Le système de cogénération permet de récupérer une grande partie de l'énergie produite par un moteur, une centrale etc. Dans le quartier, elle est produite à partir de gaz naturel et de copeaux de bois. La chaleur est envoyée dans des tuyaux. Mais un co générateur est plus efficace s'il est à l'intérieur des bâtiments car cela évite les pertes d'énergie dans le réseau.
* Les maisons passives ne consomment presque plus de chauffage. Une maison passive a besoin d'un triple vitrage sur tous les côtés, d'une bonne orientation au sud, d'une ventilation contrôlée double flux (pas de climatisation) et une très bonne isolation des murs extérieurs (ici, 30 à 35 cm d'isolants intégrés dans les murs).
* Les maison ont une ossature bois qui consomme beaucoup moins d'énergie grise pour la construction.
Les trajets s'effectuent, jour et nuit, été comme hiver, à 70% en vélo et le reste à pied, en transport en commun, en covoiturage, peu chers. Si nécessaire, il est possible de louer une voiture, adaptée à ce dont on a besoin ce jour là. Peu de trajets sont effectués en mobilité individuelle. Très peu de voitures sont visibles. Elles ne sont pas devant les maison pour inciter à ne pas les utiliser: les garages ont été construits en périphérie. Mais il a fallu lutter 4 ans contre l'administration en raison de l'obligation juridique de prévoir des stationnements.

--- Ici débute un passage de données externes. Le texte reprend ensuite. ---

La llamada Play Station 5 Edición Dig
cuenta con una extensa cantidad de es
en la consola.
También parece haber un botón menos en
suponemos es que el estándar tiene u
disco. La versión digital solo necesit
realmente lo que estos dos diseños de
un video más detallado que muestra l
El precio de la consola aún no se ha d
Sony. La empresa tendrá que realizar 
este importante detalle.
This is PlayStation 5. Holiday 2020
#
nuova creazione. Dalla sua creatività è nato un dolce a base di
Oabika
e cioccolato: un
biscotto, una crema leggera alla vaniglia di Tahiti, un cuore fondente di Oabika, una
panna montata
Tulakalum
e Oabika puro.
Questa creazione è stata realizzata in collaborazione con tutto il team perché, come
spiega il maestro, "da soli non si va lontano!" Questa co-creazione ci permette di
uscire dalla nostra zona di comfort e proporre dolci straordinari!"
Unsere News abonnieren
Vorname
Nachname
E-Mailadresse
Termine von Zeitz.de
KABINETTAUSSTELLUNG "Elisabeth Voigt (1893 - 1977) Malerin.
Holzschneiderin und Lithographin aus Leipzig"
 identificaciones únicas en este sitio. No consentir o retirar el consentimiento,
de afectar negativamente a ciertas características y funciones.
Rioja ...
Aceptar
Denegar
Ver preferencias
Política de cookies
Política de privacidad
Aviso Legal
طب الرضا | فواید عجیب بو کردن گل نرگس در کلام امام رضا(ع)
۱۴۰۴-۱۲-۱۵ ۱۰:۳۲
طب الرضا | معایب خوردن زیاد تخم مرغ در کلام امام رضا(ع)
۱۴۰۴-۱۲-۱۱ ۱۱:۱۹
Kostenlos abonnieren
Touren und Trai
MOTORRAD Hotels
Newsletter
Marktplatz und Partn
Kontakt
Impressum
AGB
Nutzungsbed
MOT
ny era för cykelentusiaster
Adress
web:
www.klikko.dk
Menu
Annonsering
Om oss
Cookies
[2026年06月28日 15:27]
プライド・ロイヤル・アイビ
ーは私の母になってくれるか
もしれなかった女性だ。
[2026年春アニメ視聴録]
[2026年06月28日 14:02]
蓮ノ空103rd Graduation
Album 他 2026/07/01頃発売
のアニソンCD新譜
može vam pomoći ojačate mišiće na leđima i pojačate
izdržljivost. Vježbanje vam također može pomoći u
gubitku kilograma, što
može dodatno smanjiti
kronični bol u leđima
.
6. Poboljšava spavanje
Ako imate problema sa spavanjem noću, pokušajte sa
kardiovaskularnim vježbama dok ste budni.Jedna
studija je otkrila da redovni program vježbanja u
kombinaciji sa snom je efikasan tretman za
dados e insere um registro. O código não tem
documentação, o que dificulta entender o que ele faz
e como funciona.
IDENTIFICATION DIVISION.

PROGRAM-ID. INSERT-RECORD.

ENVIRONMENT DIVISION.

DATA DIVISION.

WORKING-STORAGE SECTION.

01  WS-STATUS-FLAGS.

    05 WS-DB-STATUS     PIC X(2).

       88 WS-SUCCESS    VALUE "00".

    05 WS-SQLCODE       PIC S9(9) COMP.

Les transports en commun ne sont pas subvensionnés par la ville comme c'est le cas normalement. Le tramway a été financé par le quartier. Il s'amortit bien du fait de la densité d'habitants et d'utilisateurs, au même niveau que la vieille ville. Mais cette densité ne se ressent pas dans le quartier du fait de l'absence de voitures qui libère beaucoup d'espace. Les rues sont moins larges et il n'y a plus besoin de trottoirs. Les espaces libérés par les voitures permettent d'avoir de nombreux espaces verts. Ceci permet une qualité de vie, un silence, une absence de danger pour les enfants... qui attire de nombreuses jeunes familles: 29% des habitants ont moins de 18 ans. La vie en ville devient ainsi aussi agréable qu'à la campagne. L'avenir est à un inversement du mouvement actuel vers les campagnes et les maisons individuelles: les particuliers veulent construire une maison à la campagne pour bénéficier de la nature et de la tranquillité. Mais ils doivent alors avoir une voiture... et récréent alors à la campagne le bruit qu'ils ont fui en quittant la ville.
Sources:
- Atelier "Economie sociale et solidaire, alternatives locales et mouvement social en Europe" organisé à Fribourg lors de l'Université Européenne d'Attac en 2011
- Visite du quartier organisée à l'occasion de l'Université Européenne d'Attac en 2011. 30 000 personnes visitent chaque année le quartier, dont la moitié vient de France.